- **What to produce**:
Going through the entries below, copy out each line that contains "Page".

- **Recorded information**:
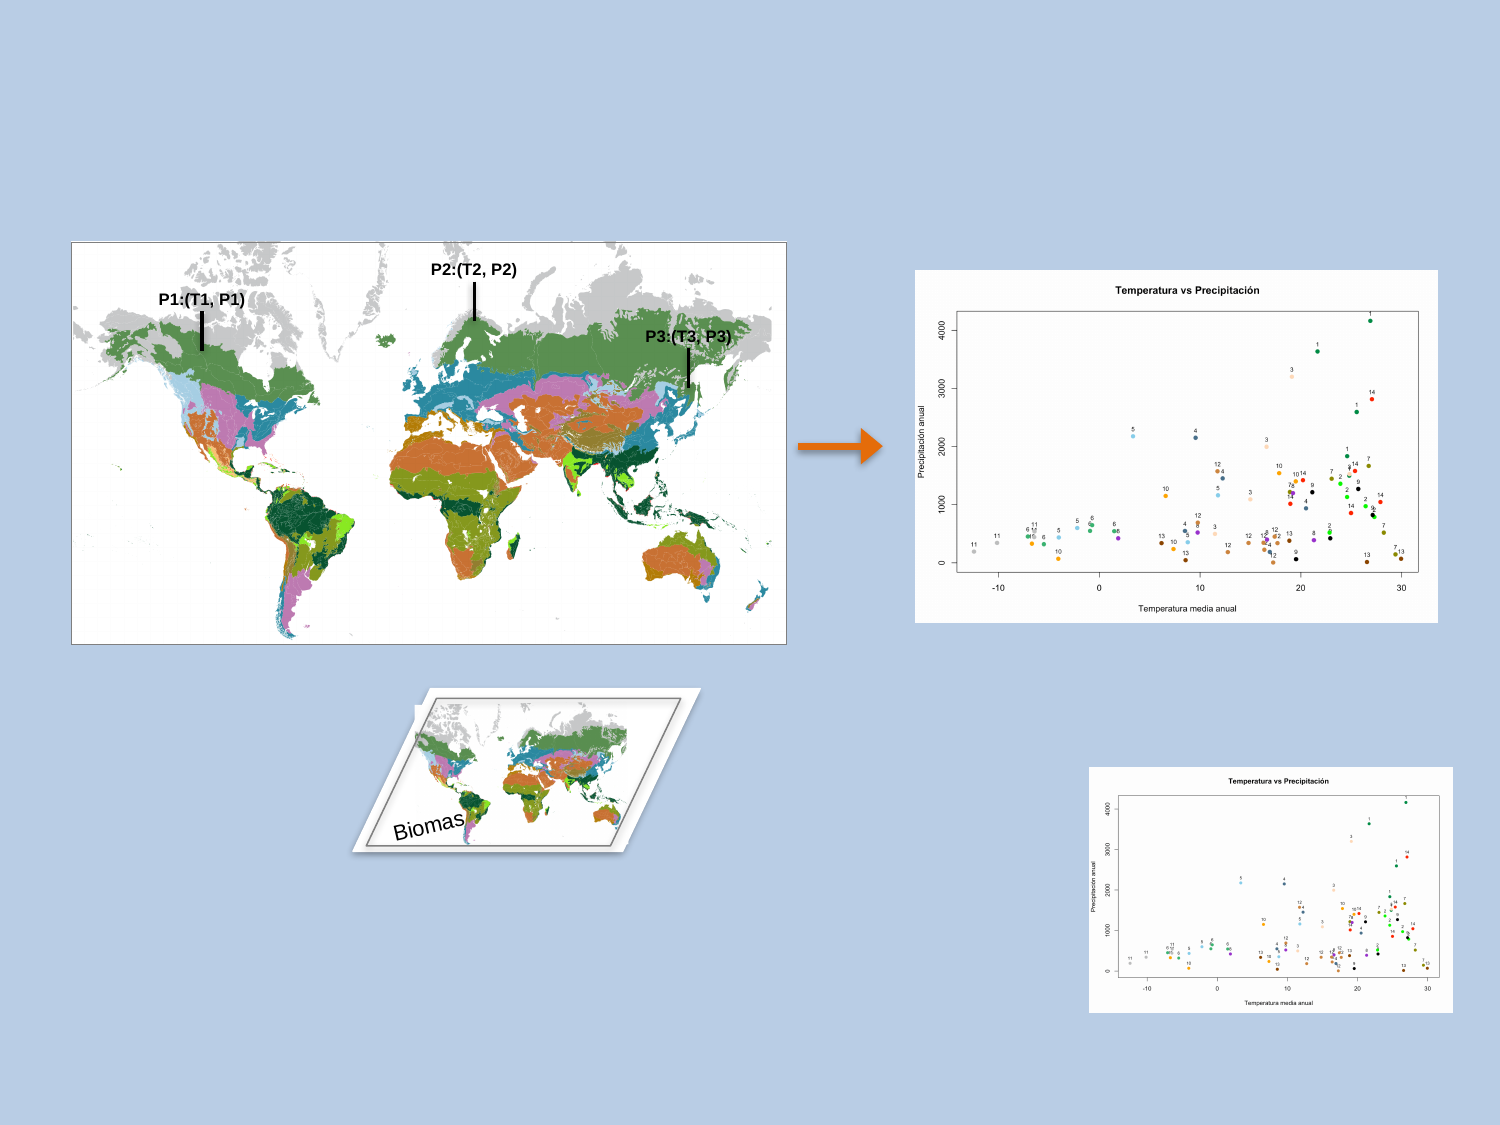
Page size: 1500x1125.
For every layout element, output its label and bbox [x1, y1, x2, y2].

picture [915, 269, 1438, 623]
text_box [352, 688, 701, 852]
text_box [70, 241, 787, 645]
picture [1089, 766, 1454, 1013]
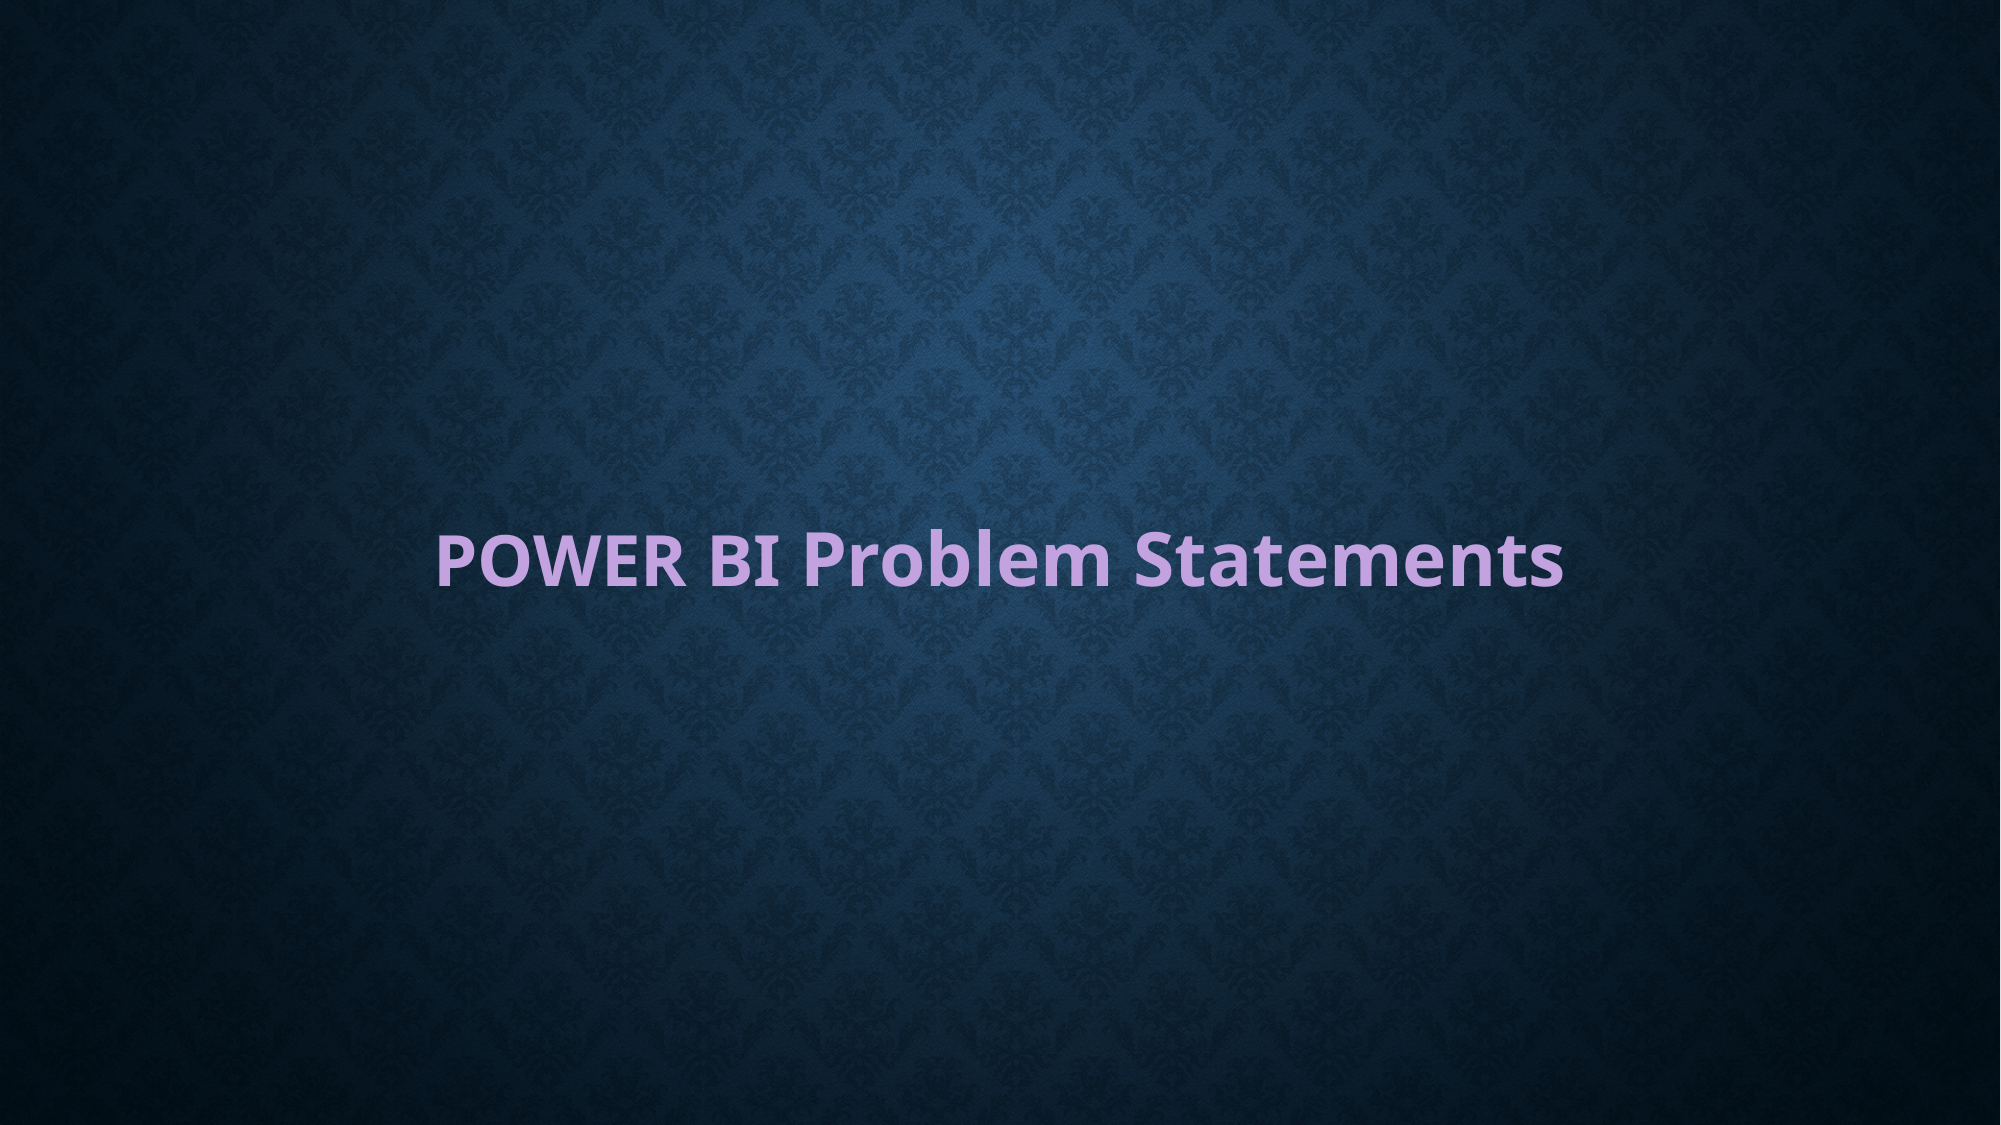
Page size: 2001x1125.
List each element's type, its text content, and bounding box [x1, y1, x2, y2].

title Power bi Problem Statements [150, 453, 1850, 672]
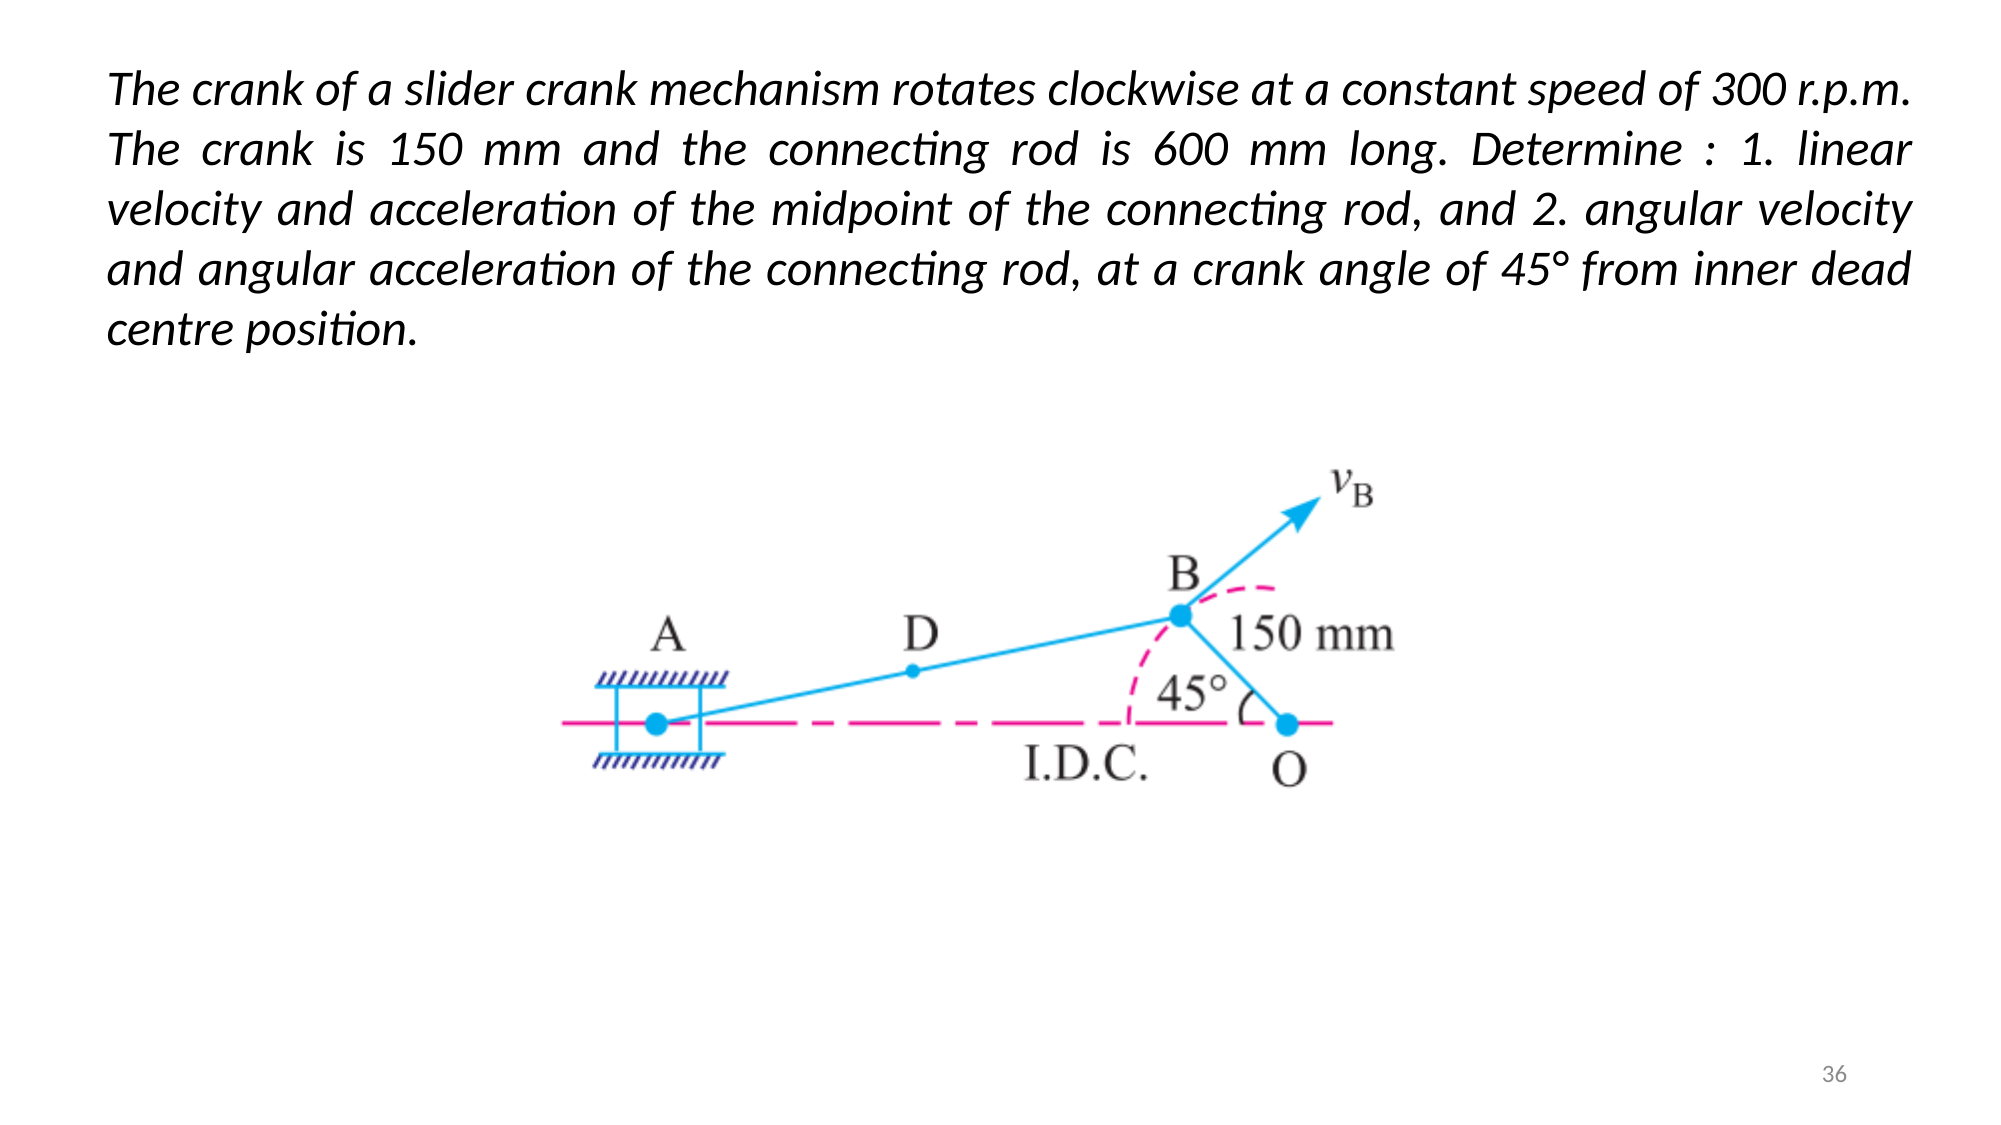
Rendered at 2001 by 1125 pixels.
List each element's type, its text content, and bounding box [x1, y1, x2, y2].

slide_number 36 [1412, 1042, 1863, 1103]
picture [555, 438, 1445, 821]
text_box The crank of a slider crank mechanism rotates clockwise at a constant speed of 300 r.p.m. The crank is 150 mm and the connecting rod is 600 mm long. Determine : 1. linear velocity and acceleration of the midpoint of the connecting rod, and 2. angular velocity and angular acceleration of the connecting rod, at a crank angle of 45° from inner dead centre position. [91, 48, 1929, 364]
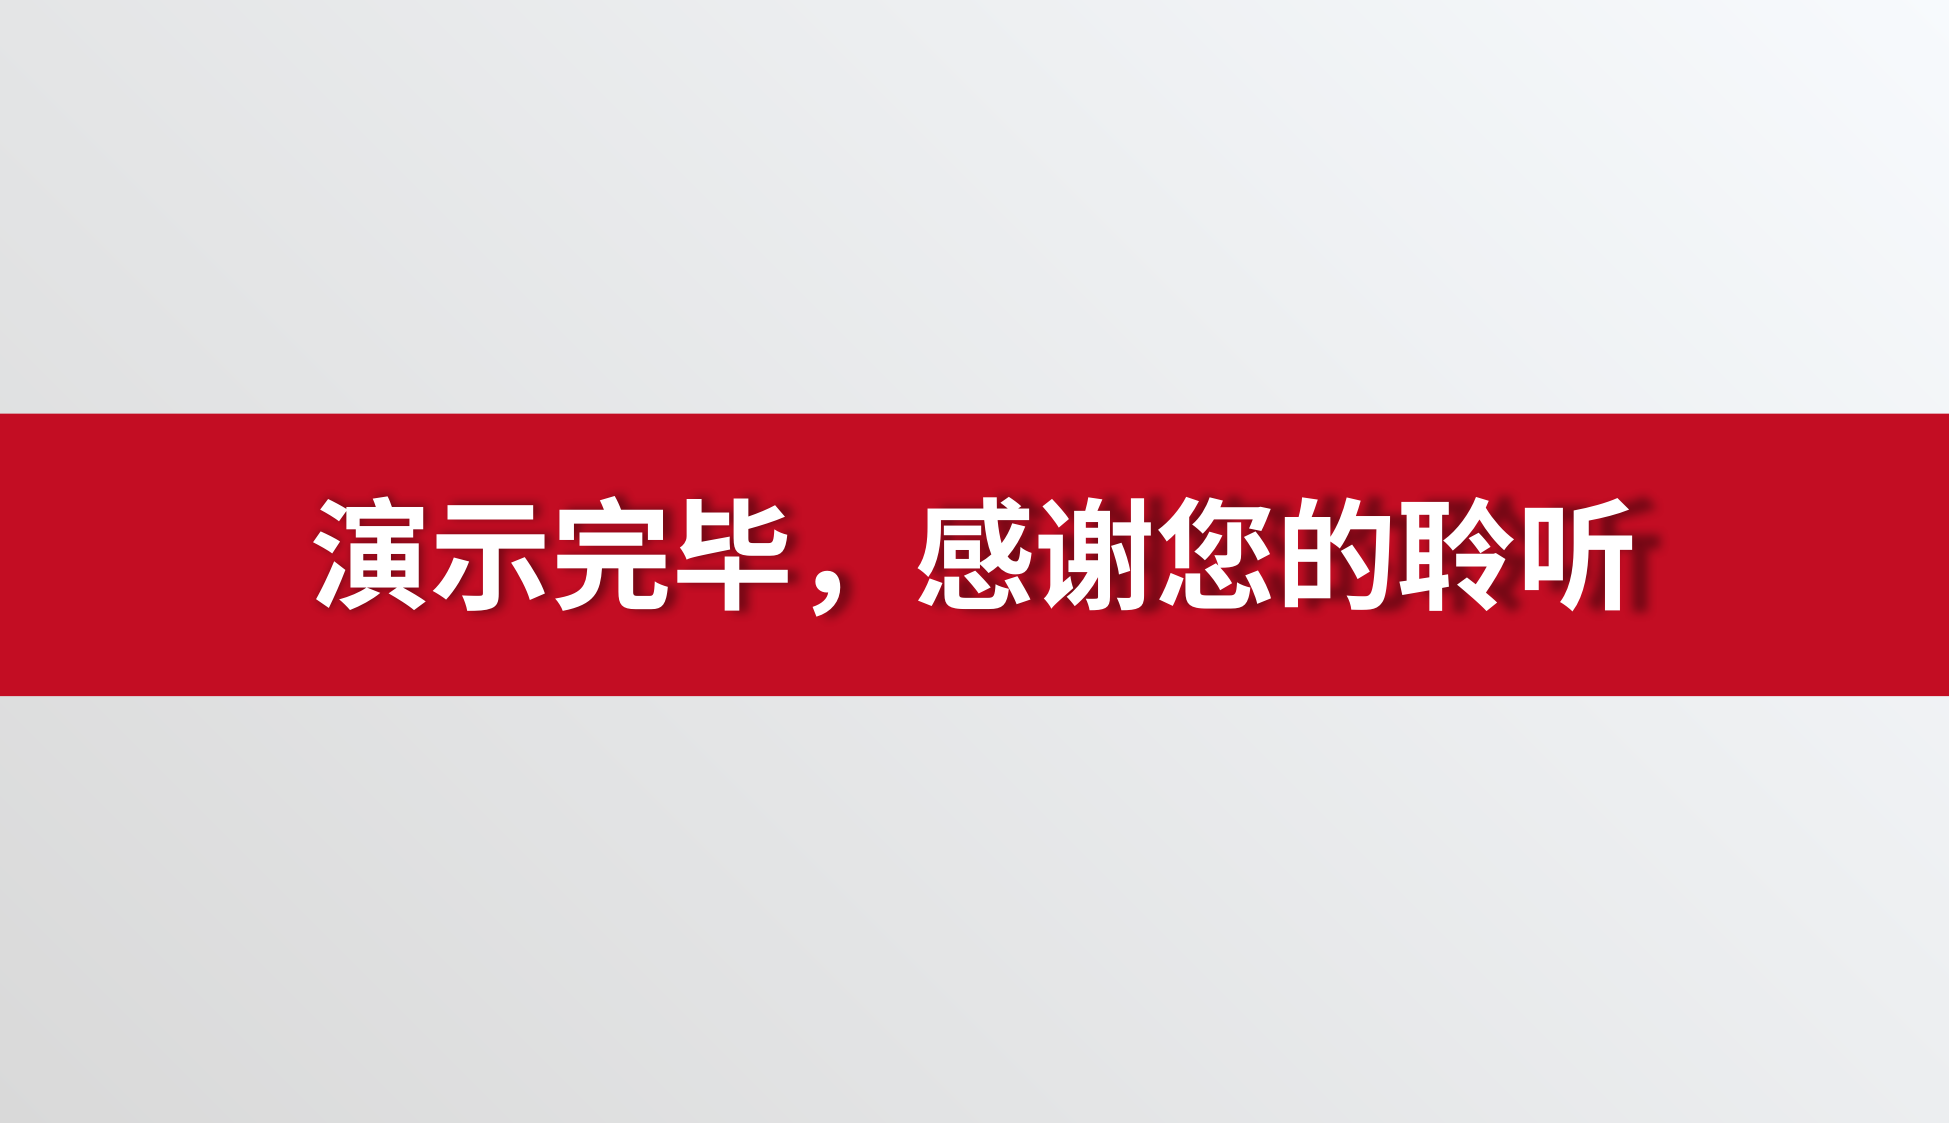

- **Output**:
Page size: 1500x1125.
Page size: 2001x1125.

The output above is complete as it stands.